7.26 Number of Friends on Facebook

  1. The data is only skewed slightly. There are no obvious outliers, as indicated by the graphs displayed without the log. Also, the sample size is large, as desired by an approximately Normal distribution. Thus, I do believe the data is approximately Normally distributed. I included the log graphs though because they do make the data look more Normally distributed and I needed the practice.
facebookfriends <- read.table("http://homepages.gac.edu/~anienow2/MCS_142/Data/facebookfriends.csv", header=TRUE, sep=",") 

You can also embed plots, for example:

hist(facebookfriends$Friends, main="Distribution of Number of Friends on Facebook", xlab="Friends")

log.friends=log(facebookfriends$Friends)
hist(log.friends)

boxplot(facebookfriends$Friends, main="Boxplot of Number of Friends on Facebook", horizontal=TRUE, xlab="Friends")

boxplot(log.friends, main="Log Boxplot of Number of Friends on Facebook", horizontal=TRUE)

qqnorm(facebookfriends$Friends, main="Normal Q-Q Plot of Number of Friends on Facebook")

qqnorm(log.friends, main="Log Normal Q-Q Plot of Number of Friends on Facebook")

  1. Because the sample was taken at random from a large population, it is appropriate to use the t methods of this section to compute a 95% confidence interval for the mean number of Facebook users at this large university. Large samples are desired and help overcome the slight skewness of the data. There are also no obvious outliers, so that makes the t methods appropriate as well.

  2. The mean is 119.0667. The standard deviation is 29.5669122. The standard error is 5.3982. The critical value for 95% confidence is t = 2.045. The margin of error is 11.04.

  3. The 95% confidence interval is between 108.0262 and 130.1071 for the average number of friends for Facebook users at this large university.

friends.t <- t.test(facebookfriends$Friends, conf.level=.95, alternative = "two.sided") 
friends.t
## 
##  One Sample t-test
## 
## data:  facebookfriends$Friends
## t = 22.0569, df = 29, p-value < 2.2e-16
## alternative hypothesis: true mean is not equal to 0
## 95 percent confidence interval:
##  108.0262 130.1071
## sample estimates:
## mean of x 
##  119.0667

7.27 Random distribution of trees t test

  1. The distribution is not Normally distributed, as indicated by a histogram, a boxplot, and a Normal quantile plot (see below). Both a normal and log method was used to create the three graphs, and each showed a skewed distribution. Especially looking at the Normal quantile plot, we see a curved line, where as a Normally distributed dataset would produce a straight (ish) line. The five-number summary is 2.2, 10.95, 28.5, 41.9, 69.3.
treediameter <- read.table("http://homepages.gac.edu/~anienow2/MCS_142//Data/treediameter.csv", header=TRUE, sep=",")
hist(treediameter$diameter, main="Distribution of Tree Diameter", xlab="Diameter cm")
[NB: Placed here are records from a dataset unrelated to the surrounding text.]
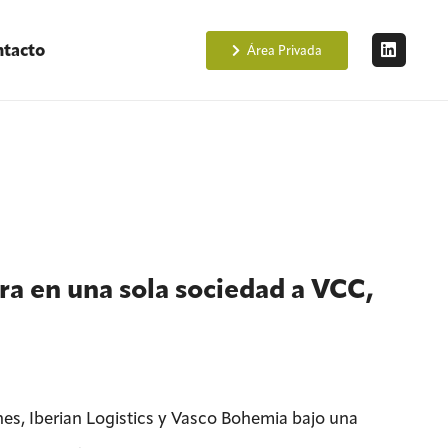
tacto
Área Privada
ra en una sola sociedad a VCC,
es, Iberian Logistics y Vasco Bohemia bajo una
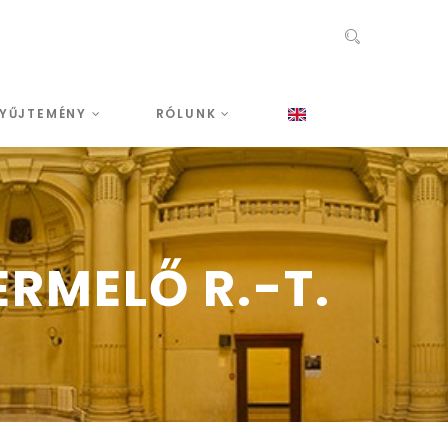
YŰJTEMÉNY
RÓLUNK
RMELŐ R.-T.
log.trees=log(treediameter$diameter)
hist(log.trees, main="Log Distribution of Tree Diameter", xlab="Diameter cm")

boxplot(treediameter$diameter, main="Boxplot of Tree Diameter", horizontal=TRUE, xlab="Diamter cm")

boxplot(log.trees, main="Log Boxplot of Tree Diameter", horizontal = TRUE, xlab="Diameter cm")

qqnorm(treediameter$diameter, main="Normal Q-Q Plot of Tree Diameter")

qqnorm(log.trees, main="Log Normal Q-Q Plot of Tree Diameter")

  1. In my opinion, I do not believe it is appropriate to use the methods of this section to find a 95% confidence interval for the mean DBH of the trees in the Wade Tract because while the sample is large, it is not taken from an extremely large population.

  2. The mean is 27.29. The standard deviation is 17.7058414. The margin of error is 5.7166. The 95% confidence interval for the tree distribution is 21.6274 to 32.9526 cm.

trees.t <- t.test(treediameter$diameter, conf.level=.95, alternative = "two.sided")
trees.t
## 
##  One Sample t-test
## 
## data:  treediameter$diameter
## t = 9.748, df = 39, p-value = 5.245e-12
## alternative hypothesis: true mean is not equal to 0
## 95 percent confidence interval:
##  21.6274 32.9526
## sample estimates:
## mean of x 
##     27.29
  1. In my opinion, I do not think these results would apply to other similar trees in the same area because at the moment, there is no way to determine if the trees in this study act as representatives for trees elsewhere.